Во Флоренции в Театро Комунале отношение ко мне было немного лучше. Только однажды, и на этот раз администрация была ни при чем, повторю, лишь однажды, когда я работал над декорациями и костюмами к опере «Ифигения» Ильдебрандо Пиццетти, во время последних репетиций и премьеры господин Пиццетти проявил ко мне неуважительное и неприязненное отношение. Когда в день премьеры после спектакля маэстро Пиццетти давал пышный прием в роскошной гостинице Флоренции для всех, кто участвовал в постановке «Ифигении», я был единственным, кого он не пригласил.

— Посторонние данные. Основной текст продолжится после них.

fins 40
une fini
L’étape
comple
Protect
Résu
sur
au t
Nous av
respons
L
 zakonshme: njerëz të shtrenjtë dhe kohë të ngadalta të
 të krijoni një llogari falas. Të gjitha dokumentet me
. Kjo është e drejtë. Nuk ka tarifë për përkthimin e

Все это, однако, не мешает расти числу моих поклонников и почитателей. Их становится все больше и больше, поскольку люди, чьи души и сердца не отравлены токсином зависти, способны ощутить тот темп, с которым я продвигаюсь в совершенствовании своего живописного мастерства, и по достоинству оценить мои исключительные умственные способности. Иной раз, когда я говорю кому-нибудь, что я стремлюсь к прогрессу, испытываю потребность и дальше продвигаться вперед по трудной, крутой и извилистой дороге искусства, тот смотрит на меня со смешанным чувством удивления и иронии и с усмешкой восклицает: «Вы шутите, дорогой маэстро! Вы говорите о прогрессе, как прилежный школьник, мечтающий о прекрасном аттестате». И, улыбнувшись, прекращает разговор на эту тему, полагая, что с моей стороны это просто boutade{55}. Но я говорю правду. Любой художник, достойный этого звания, всегда всеми своими силами стремится к прогрессу, то есть к совершенству. Совершенство — высшая, недостижимая цель, подобно маяку в бурном море искусства. Оно побуждает настоящего художника для достижения счастья оттачивать свое мастерство, оставаясь неудовлетворенным своей работой. На самом деле, страстно стремиться к совершенству, все равно, что страстно желать счастья, высшего счастья, которое есть лишь мираж, каковым является и совершенство в той авантюре, что называется жизнью. Достаточно вспомнить о Тициане, который почти в столетнем возрасте изучал анатомию, вдохновленный работами Микеланджело, увиденными им в Риме. В то же время он брал на вооружение все, что доходило до него от фламандских живописцев, чтобы улучшить грунт и вязкость сухой и жирной темперы, усовершенствовать лак на эфирной основе. Достаточно вспомнить, как в изгнании в Бордо старый и больной Гойя писал, сидя в кровати, а вечером показывал пришедшим навестить его друзьям, что сделано за день, и спрашивал, не кажется ли им, что он делает успехи. Тот же вопрос задавал Ренуар, когда показывал свою живопись, созданную кистью, привязанной к деформированной артритом руке. И в мыслях я возвращаюсь к прекрасным справедливым словам Бодлера, предпосланным одной из его маленьких поэм в прозе: «Malheureux peut-être l’Homme, mais heureux l’artiste que le désir de la perfection obsède»{56}.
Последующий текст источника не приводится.